A year after Somali piracy peaked with more than 100 ships attacked, the world’s navies have assembled dozens of warships to combat the threat. David Axe joins the U.S. Navy destroyer USS Donald Cook in Djibouti, to observe firsthand this “global war on piracy.”
by DAVID AXE
The Navy’s shipbuilding strategy hinges on buying at least 55 copies of the 3,000-ton Littoral Combat Ship, a vessel supposedly optimized for near-shore warfare, with a shallow draft and improved maneuverability.

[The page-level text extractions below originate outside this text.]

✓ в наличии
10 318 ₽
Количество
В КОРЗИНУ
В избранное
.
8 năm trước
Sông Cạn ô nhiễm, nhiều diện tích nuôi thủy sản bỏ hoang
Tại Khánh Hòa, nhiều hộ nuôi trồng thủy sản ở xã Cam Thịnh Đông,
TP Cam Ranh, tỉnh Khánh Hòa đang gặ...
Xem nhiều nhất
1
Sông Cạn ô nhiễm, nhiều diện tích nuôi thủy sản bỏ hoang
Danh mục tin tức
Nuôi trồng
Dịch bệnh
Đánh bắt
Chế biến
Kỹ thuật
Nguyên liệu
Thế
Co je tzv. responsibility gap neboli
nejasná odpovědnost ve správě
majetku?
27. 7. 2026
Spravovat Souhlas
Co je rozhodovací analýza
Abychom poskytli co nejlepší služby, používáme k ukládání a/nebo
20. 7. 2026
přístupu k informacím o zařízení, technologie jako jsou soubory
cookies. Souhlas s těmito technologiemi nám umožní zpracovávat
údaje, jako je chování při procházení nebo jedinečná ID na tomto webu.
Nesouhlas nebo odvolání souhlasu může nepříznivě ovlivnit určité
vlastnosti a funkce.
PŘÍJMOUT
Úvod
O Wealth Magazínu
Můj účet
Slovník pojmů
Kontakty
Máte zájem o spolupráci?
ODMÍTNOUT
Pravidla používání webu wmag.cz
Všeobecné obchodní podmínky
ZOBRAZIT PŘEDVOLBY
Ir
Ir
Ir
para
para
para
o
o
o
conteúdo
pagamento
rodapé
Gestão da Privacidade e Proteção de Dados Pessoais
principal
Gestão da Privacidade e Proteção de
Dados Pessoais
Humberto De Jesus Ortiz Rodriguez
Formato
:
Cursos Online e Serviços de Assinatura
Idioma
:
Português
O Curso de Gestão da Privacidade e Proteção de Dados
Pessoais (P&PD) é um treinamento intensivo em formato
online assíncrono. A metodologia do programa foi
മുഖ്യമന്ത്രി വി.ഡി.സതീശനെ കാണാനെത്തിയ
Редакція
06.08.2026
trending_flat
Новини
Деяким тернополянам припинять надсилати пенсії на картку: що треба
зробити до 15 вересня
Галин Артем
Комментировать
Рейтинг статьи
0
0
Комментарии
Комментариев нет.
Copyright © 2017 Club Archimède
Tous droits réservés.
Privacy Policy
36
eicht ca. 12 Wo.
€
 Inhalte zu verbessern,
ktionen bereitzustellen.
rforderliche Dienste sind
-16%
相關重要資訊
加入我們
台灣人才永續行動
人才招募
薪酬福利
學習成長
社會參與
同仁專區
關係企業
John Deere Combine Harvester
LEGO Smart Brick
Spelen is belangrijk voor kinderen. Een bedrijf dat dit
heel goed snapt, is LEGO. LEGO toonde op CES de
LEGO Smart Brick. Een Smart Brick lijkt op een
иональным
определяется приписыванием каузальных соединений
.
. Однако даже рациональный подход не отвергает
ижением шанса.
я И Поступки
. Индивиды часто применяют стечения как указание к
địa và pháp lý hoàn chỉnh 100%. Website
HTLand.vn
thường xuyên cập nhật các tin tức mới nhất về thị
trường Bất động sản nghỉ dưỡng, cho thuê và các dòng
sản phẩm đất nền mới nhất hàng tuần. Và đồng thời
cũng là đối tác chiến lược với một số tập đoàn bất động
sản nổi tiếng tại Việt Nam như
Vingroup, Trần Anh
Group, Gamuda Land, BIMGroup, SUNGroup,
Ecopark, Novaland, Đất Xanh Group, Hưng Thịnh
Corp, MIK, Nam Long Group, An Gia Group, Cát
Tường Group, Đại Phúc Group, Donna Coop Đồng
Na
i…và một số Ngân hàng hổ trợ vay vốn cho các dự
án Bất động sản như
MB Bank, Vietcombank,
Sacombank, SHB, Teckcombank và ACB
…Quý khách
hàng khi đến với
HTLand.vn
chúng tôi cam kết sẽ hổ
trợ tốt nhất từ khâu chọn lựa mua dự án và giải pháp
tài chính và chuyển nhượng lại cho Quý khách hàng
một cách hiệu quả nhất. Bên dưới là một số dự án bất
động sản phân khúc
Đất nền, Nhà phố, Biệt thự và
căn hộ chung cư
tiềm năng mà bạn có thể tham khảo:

But the Navy’s not waiting around for the delayed and over-budget LCS. USS Donald Cook, a 9,000-ton Burke-class destroyer designed for open-ocean combat, braved outdated charts and her fairly deep draft to perform her own littoral combat mission in recent weeks, when she patrolled just a mile and a half from Somali pirate camps soon after deploying to East Africa this summer.
In nautical terms, a mile is pretty damn close. In pushing so close to the pirate camps, “DC” Captain Derek Granger hoped to send a clear message to potential sea bandits. “If they’re sitting on the beach, wondering if they should make an, ahem, sojourn, and they see the Donald Cook … they may rethink.”
DC took the opportunity to gather intel for her NATO commodore. “My crew loved it,” Granger says. “In there close, providing video and photographic info back to the boss … it’s useful.”
During her near-shore patrol, DC sent out two boarding teams to investigate suspect skiffs. Turned out they were both legit fishing boats. But Granger didn’t know that when he ordered his people to travel a mile away in Rigid-Hull Inflatable Boats — too far for DC to provide quick support. That, and not the shallow water, was the most stressful thing, Granger says.